> _Passage to read_:
Igniting that passion I never felt before was a factor which helped high school begin to feel more comfortable as I began to be content with the friends and choices I had made. Not even long after, I had finally begun to see a guy for the first semester of my sophomore year. The typical teenage life I had dreamed of during childhood had finally been achieved, and I was excited to be living it. I was finally happy after looking for a good group of friends and always having crushes for my entire life to have been able to say I had found it. I felt lucky. 

I will never forget the one day that year when I was daydreaming in my biology class about what was yet to come. “So how are things going with him?” asked the boy that sat next to me. I snapped out of my self induced trance and smiled and replied with a simple “Good”. I was certain that was true since it was all too new for anything to even be going wrong.“Did he tell you that I told him about how you’re a feminazi?” he said while letting a laugh or two out between the words.

I laughed too since it was supposed to be funny. I knew how boys could act, making jokes out of everything, being that a lot of them will always be confused on why we need feminism at all. Of course, now the guy I liked was going to think I’m a deranged maniac who will ruin his life. But I should have seen that coming, obviously, because being a feminist openly is wrong. When someone disagrees with you on that, they’ll make it obvious no matter what. I should’ve just been quiet all along, and so I laughed to express my embarrassment. After class, I got on my bus, going home for the remainder of the day to do work, eat and sleep. I talked to the boy I liked for a little while that night, and he didn’t mention the feminazi comment. I realized it soon after, and still do to this day that I was wrong. The actions I chose to make were wrong, my fault and something I regret to this day. 

Now I don’t enjoy sharing my opinion. I have refrained from sending multiple texts and opening my mouth a number of times, but I now believe that when it is necessary there are certain occasions that I must. Whether it is to defend or disagree with an argument, I wish to always stand up for what I think is just. That passion that I had thought to have left me then has revealed itself to have yet died out. And so, for that fact I now know I should have said “f*** you” instead of laughing. I should have poked his brain on why he thought I was so intense for standing up for an issue I believed in when he has no idea what kind of inequality women of different races, ages, occupations, sexuality and cultures faced that is unspoken because of jerks like him. It is the disrespectful kind of behavior that girls face in every scenario that then makes it an issue of stereotypes on women behavior when we talk back that follow unrealistic misconceptions guys like him choose to believe.

> _Entries provided_:
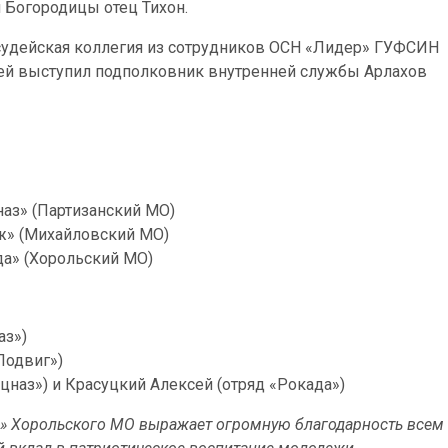
 Богородицы отец Тихон.
судейская коллегия из сотрудников ОСН «Лидер» ГУФСИН
ей выступил подполковник внутренней службы Арлахов
аз» (Партизанский МО)
ж» (Михайловский МО)
а» (Хорольский МО)
аз»)
Подвиг»)
цназ») и Красуцкий Алексей (отряд «Рокада»)
 Хорольского МО выражает огромную благодарность всем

> _Questions on the material_:
1. In the essay about the feminazi remark, in which class was the writer daydreaming when the boy sitting nearby asked how things were going?
2. Continue the essay about the feminazi remark, starting after its final sentence.
The records are not needed here.

> _Results_:
1. Biology class.

2.
The same idiots that make insensitive comments about all kinds of people for a shallow laugh from another one of his pea brained buddies, whether it be making fun of the trangender boy in our class that is brave to piss in the gender neutral bathroom only the “retards” are normally allowed to use. Oh please, like your comment really hurt my judgement so much to realize that my beliefs are unrealistic, which you misinformed yourself so terribly on that even asking Siri for the Webster’s Dictionary definition of feminist, a task that takes 11.7 seconds (and yes I really timed it,) you are standing in front of me telling me what I think is wrong. For this I think should begin actually believing in misandry, or instead become the crazy b*tch this boy almost desires to get a glimpse of, just to tell his other friends to stay away from the crazy feminist I am as I’m screaming back in his face about telling the boy I liked his unfunny, anti-semitist feminazi remark which he really thought was the most offensive and creative comeback I’ve ever gotten. But instead, since standing up for myself in this situation would result in him giving his friends a kind of rendition that would result in that perception of me, I chose to be quiet. Looking back, I hope I’m never that quiet again.